Après leurs trois défaites à Brno (dont un revers 1-4 contre ces mêmes Finlandais malgré une domination), les Tchèques réussiront-ils leur entrée dans leur championnat du monde ? Leur buteur Dominik Kubalík a vécu une journée folle : il est parti à la maternité de Plzen le matin, a assisté à la naissance de sa fille après déjeuner et est revenu à l’heure pour le match.
Les alignements sont donc ceux qui étaient anticipés aux entraînements. Titularisé deux fois le week-end dernier, le plus jeune et le moins expérimenté des trois gardiens, Lukáš Dostál, est bien le numéro 1 dans les esprits tchèques, avec Mrázek en n°2 et Vejmelka en n°3.
Dans le camp finlandais, la surprise vient de la présence de Juha Jääskä – un débutant aux Mondiaux – en première ligne : ce besogneux doit sans doute ajouter un peu de gabarit aux côtés des petits Granlund et Puustinen. Le plus jeune Finlandais de tous les temps dans la compétition Konsta Helenius (dont l’anniversaire est demain) attendra d’avoir 18 ans pour débuter en championnat du monde : il est en tribune.
Les Tchèques tiennent à imposer leur jeu d’entrée. Ils arrivent bien à passer la ligne bleue, mais c’est ensuite que ça se complique face à une défense compacte. Les tentatives majeures sont amenées depuis l’arrière de la cage par Ondřej Beránek et Tomáš Kundrátek, mais l’excellent positionnement du gardien Harri Säteri laisse peu d’ouverture. Au quart d’heure du jeu, Matěj Stránský fait la différence individuellement et s’infiltre jusqu’au but en dribblant Axel Rindell, mais Säteri étire la jambière. Juste avant la pause, le gardien de Bienne pare aussi du gant une puissante reprise de Libor Hájek, servi de derrière la ligne de fond par David Tomášek.

LIGNES:

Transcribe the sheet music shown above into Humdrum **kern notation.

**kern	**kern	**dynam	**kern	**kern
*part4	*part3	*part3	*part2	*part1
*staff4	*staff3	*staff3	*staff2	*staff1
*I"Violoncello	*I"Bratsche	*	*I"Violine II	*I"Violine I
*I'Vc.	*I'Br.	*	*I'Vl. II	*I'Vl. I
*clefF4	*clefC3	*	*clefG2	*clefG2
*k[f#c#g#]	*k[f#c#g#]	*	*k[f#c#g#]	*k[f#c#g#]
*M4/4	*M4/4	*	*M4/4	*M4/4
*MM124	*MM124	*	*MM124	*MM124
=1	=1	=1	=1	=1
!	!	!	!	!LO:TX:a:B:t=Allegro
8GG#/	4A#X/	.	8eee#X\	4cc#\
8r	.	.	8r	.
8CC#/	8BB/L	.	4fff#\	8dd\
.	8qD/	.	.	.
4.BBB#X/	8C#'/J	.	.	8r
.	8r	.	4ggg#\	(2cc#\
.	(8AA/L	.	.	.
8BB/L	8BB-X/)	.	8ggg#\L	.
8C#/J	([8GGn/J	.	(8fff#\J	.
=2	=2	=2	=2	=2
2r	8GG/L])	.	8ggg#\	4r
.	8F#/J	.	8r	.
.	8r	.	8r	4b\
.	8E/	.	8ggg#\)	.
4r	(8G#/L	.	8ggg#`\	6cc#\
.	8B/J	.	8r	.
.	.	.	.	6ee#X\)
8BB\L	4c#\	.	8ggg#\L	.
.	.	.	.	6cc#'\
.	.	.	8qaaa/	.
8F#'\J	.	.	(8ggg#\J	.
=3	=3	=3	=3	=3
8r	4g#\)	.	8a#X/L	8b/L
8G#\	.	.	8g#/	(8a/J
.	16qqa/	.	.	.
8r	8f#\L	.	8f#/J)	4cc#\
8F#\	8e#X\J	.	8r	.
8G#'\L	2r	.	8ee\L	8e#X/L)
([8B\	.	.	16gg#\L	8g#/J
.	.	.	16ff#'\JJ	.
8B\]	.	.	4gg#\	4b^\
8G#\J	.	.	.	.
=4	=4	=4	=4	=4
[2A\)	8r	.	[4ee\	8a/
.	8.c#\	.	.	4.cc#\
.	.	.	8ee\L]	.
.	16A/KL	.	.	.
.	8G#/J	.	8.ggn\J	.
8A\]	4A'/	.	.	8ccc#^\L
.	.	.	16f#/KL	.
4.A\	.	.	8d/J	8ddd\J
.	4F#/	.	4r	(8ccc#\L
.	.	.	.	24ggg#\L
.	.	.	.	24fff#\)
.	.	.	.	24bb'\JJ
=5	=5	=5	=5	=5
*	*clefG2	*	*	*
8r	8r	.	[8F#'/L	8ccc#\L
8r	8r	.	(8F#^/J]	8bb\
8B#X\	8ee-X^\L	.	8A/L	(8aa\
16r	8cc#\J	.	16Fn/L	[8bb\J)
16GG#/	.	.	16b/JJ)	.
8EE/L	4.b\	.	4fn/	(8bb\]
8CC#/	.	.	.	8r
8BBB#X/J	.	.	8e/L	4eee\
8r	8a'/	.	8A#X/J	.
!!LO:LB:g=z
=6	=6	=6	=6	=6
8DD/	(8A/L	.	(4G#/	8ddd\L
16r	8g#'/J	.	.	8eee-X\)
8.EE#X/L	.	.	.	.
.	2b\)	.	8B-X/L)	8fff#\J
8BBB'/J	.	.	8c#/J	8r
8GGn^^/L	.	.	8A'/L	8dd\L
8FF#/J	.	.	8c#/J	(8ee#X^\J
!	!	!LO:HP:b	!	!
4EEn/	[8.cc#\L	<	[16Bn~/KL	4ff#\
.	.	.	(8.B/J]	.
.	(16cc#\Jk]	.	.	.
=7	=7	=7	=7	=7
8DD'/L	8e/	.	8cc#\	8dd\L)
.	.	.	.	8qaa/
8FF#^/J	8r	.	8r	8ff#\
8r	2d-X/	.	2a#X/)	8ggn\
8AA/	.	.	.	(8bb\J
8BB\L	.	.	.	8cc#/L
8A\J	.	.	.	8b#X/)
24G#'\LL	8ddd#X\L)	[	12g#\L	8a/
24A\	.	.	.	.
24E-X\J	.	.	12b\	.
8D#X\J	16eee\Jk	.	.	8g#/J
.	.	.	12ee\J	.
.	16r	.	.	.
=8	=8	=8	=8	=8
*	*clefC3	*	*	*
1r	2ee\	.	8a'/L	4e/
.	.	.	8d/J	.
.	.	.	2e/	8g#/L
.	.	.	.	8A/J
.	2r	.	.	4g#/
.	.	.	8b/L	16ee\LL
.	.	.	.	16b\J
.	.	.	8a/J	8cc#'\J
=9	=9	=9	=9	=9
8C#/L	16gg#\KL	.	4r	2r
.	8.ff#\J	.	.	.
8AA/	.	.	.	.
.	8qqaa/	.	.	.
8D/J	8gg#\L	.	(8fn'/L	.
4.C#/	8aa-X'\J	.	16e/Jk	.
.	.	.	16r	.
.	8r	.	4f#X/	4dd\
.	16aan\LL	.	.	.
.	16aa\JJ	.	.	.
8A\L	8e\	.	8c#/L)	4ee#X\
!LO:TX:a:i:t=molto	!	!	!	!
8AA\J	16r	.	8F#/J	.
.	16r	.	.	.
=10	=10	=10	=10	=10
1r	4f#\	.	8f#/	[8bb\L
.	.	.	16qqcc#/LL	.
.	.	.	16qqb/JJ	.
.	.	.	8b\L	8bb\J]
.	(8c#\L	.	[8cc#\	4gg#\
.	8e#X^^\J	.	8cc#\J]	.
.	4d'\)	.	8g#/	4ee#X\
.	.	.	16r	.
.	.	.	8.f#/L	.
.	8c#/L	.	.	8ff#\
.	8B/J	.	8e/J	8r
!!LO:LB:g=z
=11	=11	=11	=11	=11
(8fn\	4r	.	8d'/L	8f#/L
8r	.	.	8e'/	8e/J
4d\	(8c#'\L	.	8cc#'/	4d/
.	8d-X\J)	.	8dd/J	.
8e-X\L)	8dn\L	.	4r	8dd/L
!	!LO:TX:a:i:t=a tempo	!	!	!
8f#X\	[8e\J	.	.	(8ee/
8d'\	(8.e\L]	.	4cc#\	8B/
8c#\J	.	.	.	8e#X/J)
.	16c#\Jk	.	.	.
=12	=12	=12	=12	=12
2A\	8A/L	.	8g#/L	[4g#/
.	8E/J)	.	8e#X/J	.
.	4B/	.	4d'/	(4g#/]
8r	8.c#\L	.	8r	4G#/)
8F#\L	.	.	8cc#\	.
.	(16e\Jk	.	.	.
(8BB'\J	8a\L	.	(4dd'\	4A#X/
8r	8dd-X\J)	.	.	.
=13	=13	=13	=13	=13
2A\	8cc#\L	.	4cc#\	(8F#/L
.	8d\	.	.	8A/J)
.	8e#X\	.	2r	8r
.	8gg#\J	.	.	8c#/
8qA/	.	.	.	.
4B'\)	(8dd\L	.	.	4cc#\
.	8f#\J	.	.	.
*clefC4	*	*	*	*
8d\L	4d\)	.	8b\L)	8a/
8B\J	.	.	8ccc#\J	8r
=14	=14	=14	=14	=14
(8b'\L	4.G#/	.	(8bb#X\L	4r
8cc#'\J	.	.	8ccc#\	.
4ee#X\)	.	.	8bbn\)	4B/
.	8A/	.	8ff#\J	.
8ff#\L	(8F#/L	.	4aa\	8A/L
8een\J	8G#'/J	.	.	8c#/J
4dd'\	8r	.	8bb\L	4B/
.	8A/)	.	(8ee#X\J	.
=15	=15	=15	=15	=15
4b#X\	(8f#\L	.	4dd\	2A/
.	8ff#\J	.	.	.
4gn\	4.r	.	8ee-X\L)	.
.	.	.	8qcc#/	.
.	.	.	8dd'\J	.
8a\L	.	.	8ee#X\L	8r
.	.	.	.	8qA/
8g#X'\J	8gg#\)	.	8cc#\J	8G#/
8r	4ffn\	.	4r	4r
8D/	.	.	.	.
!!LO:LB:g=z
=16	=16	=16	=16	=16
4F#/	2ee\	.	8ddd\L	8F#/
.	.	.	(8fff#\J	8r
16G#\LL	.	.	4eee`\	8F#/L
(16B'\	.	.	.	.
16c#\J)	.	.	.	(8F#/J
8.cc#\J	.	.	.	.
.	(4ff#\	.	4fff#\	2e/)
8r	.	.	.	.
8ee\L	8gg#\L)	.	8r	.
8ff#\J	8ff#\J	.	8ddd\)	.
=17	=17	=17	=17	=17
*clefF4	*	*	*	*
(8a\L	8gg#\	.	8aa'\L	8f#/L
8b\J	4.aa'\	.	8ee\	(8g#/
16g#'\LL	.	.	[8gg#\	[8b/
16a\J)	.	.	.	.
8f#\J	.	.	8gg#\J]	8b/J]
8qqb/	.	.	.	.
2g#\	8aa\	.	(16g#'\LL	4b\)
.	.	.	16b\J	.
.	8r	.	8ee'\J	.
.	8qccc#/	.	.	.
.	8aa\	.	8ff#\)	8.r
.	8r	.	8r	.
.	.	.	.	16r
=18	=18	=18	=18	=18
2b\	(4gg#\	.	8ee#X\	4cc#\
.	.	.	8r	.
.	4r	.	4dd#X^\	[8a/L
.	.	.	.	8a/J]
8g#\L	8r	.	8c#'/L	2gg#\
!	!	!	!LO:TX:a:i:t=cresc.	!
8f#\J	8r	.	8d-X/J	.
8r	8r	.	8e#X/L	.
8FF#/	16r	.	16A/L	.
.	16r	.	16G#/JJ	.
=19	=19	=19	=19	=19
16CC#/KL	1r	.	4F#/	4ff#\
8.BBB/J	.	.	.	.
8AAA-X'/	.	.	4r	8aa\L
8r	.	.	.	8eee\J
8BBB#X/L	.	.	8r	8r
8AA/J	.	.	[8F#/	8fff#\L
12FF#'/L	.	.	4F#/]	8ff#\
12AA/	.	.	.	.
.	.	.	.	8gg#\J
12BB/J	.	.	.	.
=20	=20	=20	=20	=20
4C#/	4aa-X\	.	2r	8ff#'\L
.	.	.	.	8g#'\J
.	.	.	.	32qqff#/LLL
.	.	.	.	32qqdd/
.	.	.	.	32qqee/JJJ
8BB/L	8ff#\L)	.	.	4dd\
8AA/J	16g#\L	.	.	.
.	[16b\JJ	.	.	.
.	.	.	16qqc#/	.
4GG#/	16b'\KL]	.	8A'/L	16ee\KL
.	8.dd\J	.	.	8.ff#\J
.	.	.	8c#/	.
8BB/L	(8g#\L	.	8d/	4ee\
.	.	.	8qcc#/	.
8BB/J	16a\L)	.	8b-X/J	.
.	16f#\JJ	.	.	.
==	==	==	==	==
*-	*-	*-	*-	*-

ÉNONCÉ 1:
Indiquez combien de lignes contiennent la chaîne « kern », sans rien ajouter d'autre que ce nombre.
ÉNONCÉ 2:
Prolongez le récit du match entre Tchèques et Finlandais à partir de sa dernière phrase.
Ces lignes n'ont aucun rapport avec le texte.

RÉPONSE ATTENDUE 1:
2

RÉPONSE ATTENDUE 2:
De l’autre côté, presque rien. La Finlande a eu quelques présences installées en début de match, mais les tirs lointains, même bien déviés, n’ont pas atteint leur cible. Un seul tir cadré est comptabilisé en vingt minutes… et il aurait bien pu aller au fond. Le lancer de Mikko Lehtonen est dévié de justesse par l’épaule gauche de Lukáš Dostál, pour son seul arrêt.
Pour percer la cuirasse finlandaise en deuxième période, les Tchèques devront venir jouer des coudes dans le slot encombré. Le géant Jáchym Kondelík, l’invité-surprise de cette équipe, s’y place et hérite d’un palet qu’il essaie de mettre entre le poteau et Säteri, mais celui-ci a un bon réflexe de la botte. Pendant leur premier avantage numérique (Rissanen a fait trébucher Sedlák), les blancs ne restent jamais installés plus de vingt secondes.
Mikko Lehtonen a vu à deux reprises un joueur partir dans son dos sur une longue passe, mais si Voženílek l’a débordé avant que son tir ne se perdre dans les limbes, le défenseur de Zurich prive Sedlák du palet par un bon poke-check (l’attaquant de Pardubice avait aussi une solution de passe vers Červenka). Le jeu se résume simplement ainsi : les Tchèques sont toujours inefficaces pour convertir leurs occasions, les Finlandais n’en ont aucune.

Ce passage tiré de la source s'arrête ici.